ECLI:NL:RBDHA:2022:14601
Rechtbank Den Haag
- Eerste aanleg - enkelvoudig
- Rechtspraak.nl
Bezwaarschrift tegen DNA-afname door minderjarige veroordeelde in strafzaak
In deze zaak heeft de rechtbank Den Haag op 6 december 2022 uitspraak gedaan over een bezwaar van een minderjarige veroordeelde tegen de afname en verwerking van haar DNA-profiel. De veroordeelde, geboren in 2007, had op 23 mei 2022 een strafbeschikking ontvangen voor mishandeling, waarvoor een taakstraf van 16 uren was opgelegd. De officier van justitie had op 7 juni 2022 bevolen om celmateriaal af te nemen voor DNA-analyse, wat op 1 augustus 2022 plaatsvond. De veroordeelde diende op 5 augustus 2022 bezwaar in tegen deze afname, stellende dat zij ten tijde van het feit minderjarig was en dat haar handelen een eenmalig incident betrof.
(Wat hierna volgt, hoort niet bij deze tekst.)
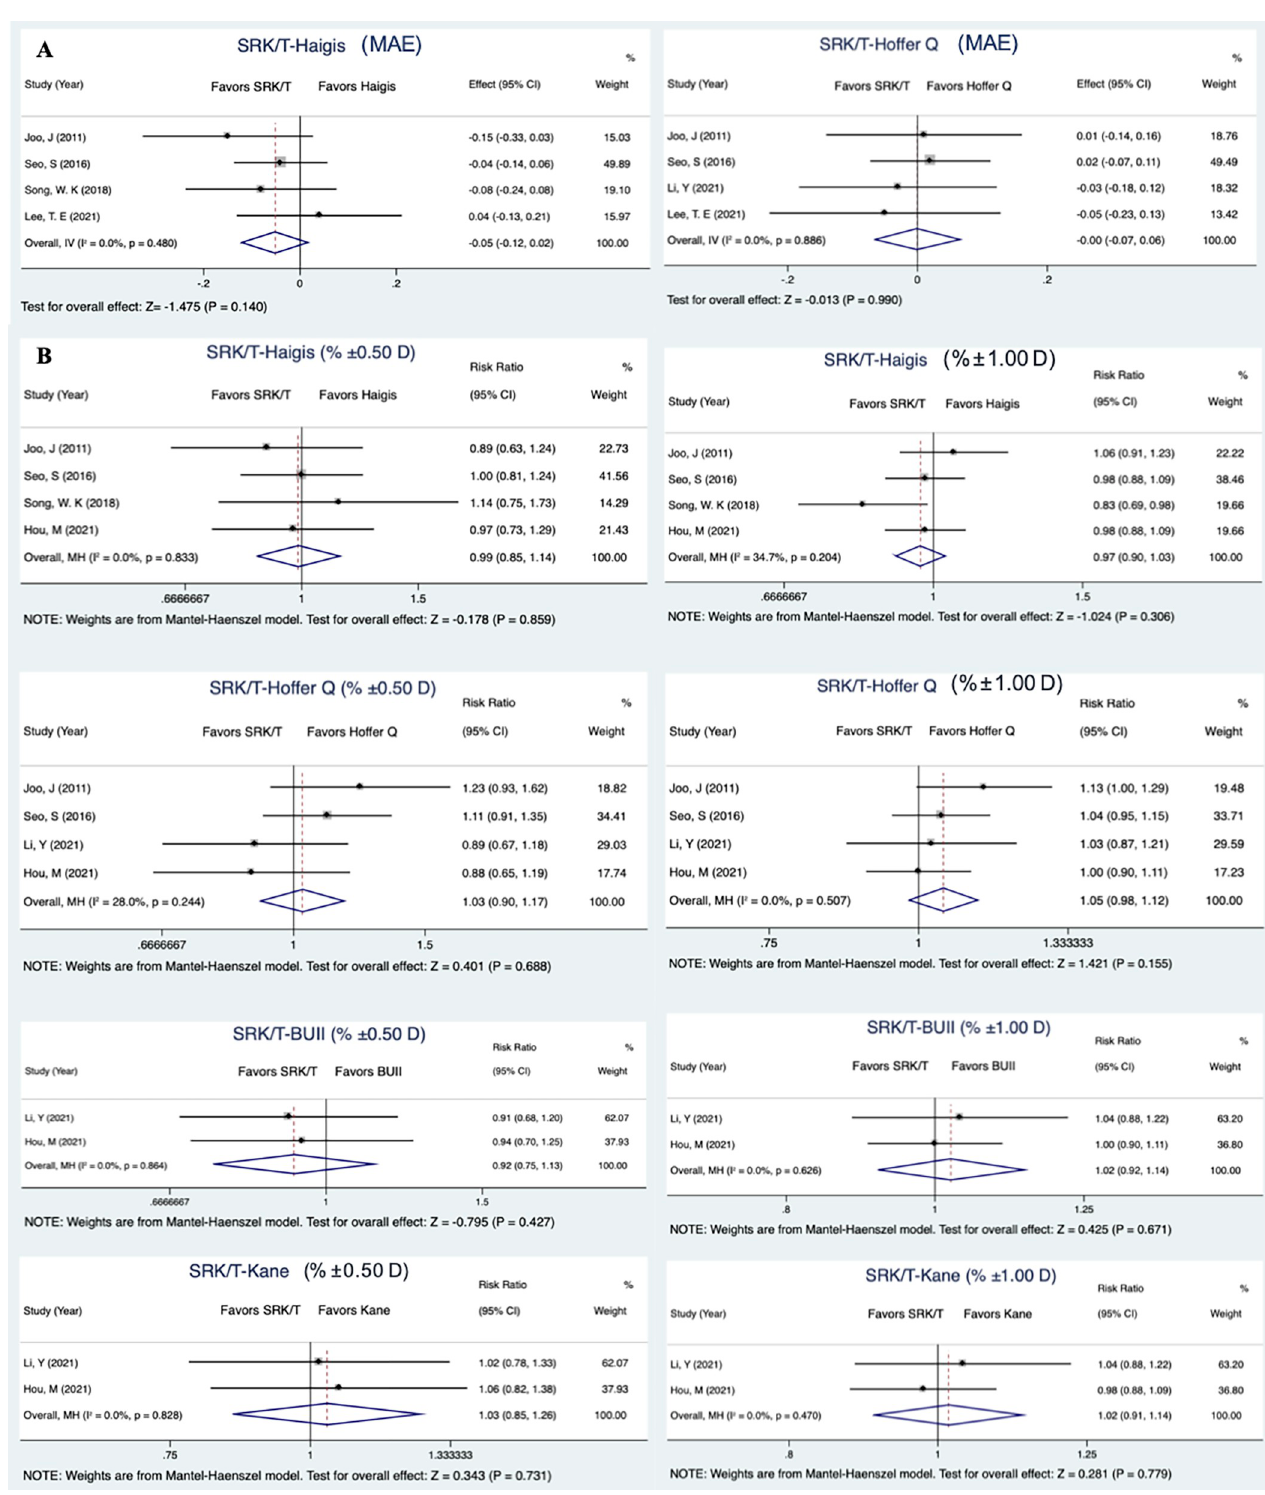
Fig 4. The forest plots of traditional meta-analysis for the analysis of MAE and % ± 0.50/1.00 D. Direct comparisons of MAE between SRK/T and Haigis/ Hoffer Q (A) and % ± 0.50/1.00 D between SRK/T and Haigis/Hoffer Q/BUII/Kane (B) were displayed in the forest plots. P value of Cochran’s Q test (for MAE) or Mantel-Haenszel Q test (for % ± 0.50/1.00 D) were reported for testing study heterogeneity. SRK/T: Sanders, Retzlaff, Kraff/theoretical; BUII: Barrett Universal II.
De rechtbank heeft het bezwaar behandeld op 22 november 2022, waarbij de veroordeelde niet aanwezig was, maar haar advocaat en de officier van justitie wel. De veroordeelde betoogde dat de afname van haar DNA in strijd was met de Wet DNA, omdat zij een first offender was en het incident een typische puberruzie betrof. De officier van justitie heeft zijn standpunt herzien en geconcludeerd dat het bezwaar gegrond verklaard moest worden, gezien de bijzondere omstandigheden van de zaak.
De rechtbank oordeelde dat de uitzondering in de Wet DNA van toepassing was, omdat het misdrijf van geringe ernst was en het recidivegevaar laag leek. De rechtbank verklaarde het bezwaar gegrond en beval de officier van justitie om het celmateriaal te vernietigen. Deze beslissing is van belang voor de bescherming van de persoonlijke levenssfeer van minderjarigen en het voorkomen van stigmatisering.